Page images with the text read from them ->
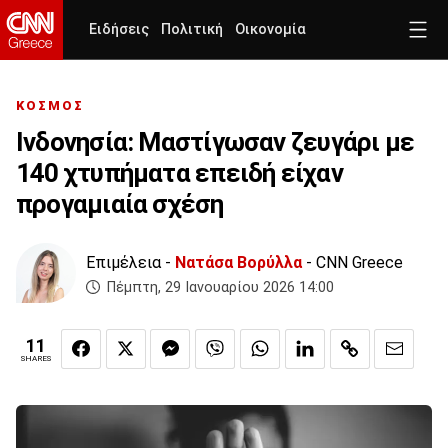
Ειδήσεις
Πολιτική
Οικονομία
ΚΟΣΜΟΣ
Ινδονησία: Μαστίγωσαν ζευγάρι με
140 χτυπήματα επειδή είχαν
προγαμιαία σχέση
Επιμέλεια -
Νατάσα Βορύλλα
- CNN Greece
Πέμπτη, 29 Ιανουαρίου 2026 14:00
11
SHARES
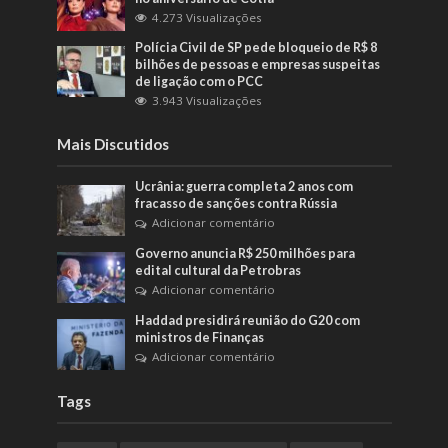
4.273 Visualizações
Polícia Civil de SP pede bloqueio de R$ 8
bilhões de pessoas e empresas suspeitas
de ligação com o PCC
3.943 Visualizações
Mais Discutidos
Ucrânia: guerra completa 2 anos com
fracasso de sanções contra Rússia
Adicionar comentário
Governo anuncia R$ 250 milhões para
edital cultural da Petrobras
Adicionar comentário
Haddad presidirá reunião do G20 com
ministros de Finanças
Adicionar comentário
Tags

What you need to do -> Copy out every line of text in the listing above word for word, leaving out the pictures.

Exercise solution ->
Ειδήσεις
Πολιτική
Οικονομία
ΚΟΣΜΟΣ
Ινδονησία: Μαστίγωσαν ζευγάρι με
140 χτυπήματα επειδή είχαν
προγαμιαία σχέση
Επιμέλεια -
Νατάσα Βορύλλα
- CNN Greece
Πέμπτη, 29 Ιανουαρίου 2026 14:00
11
SHARES
4.273 Visualizações
Polícia Civil de SP pede bloqueio de R$ 8
bilhões de pessoas e empresas suspeitas
de ligação com o PCC
3.943 Visualizações
Mais Discutidos
Ucrânia: guerra completa 2 anos com
fracasso de sanções contra Rússia
Adicionar comentário
Governo anuncia R$ 250 milhões para
edital cultural da Petrobras
Adicionar comentário
Haddad presidirá reunião do G20 com
ministros de Finanças
Adicionar comentário
Tags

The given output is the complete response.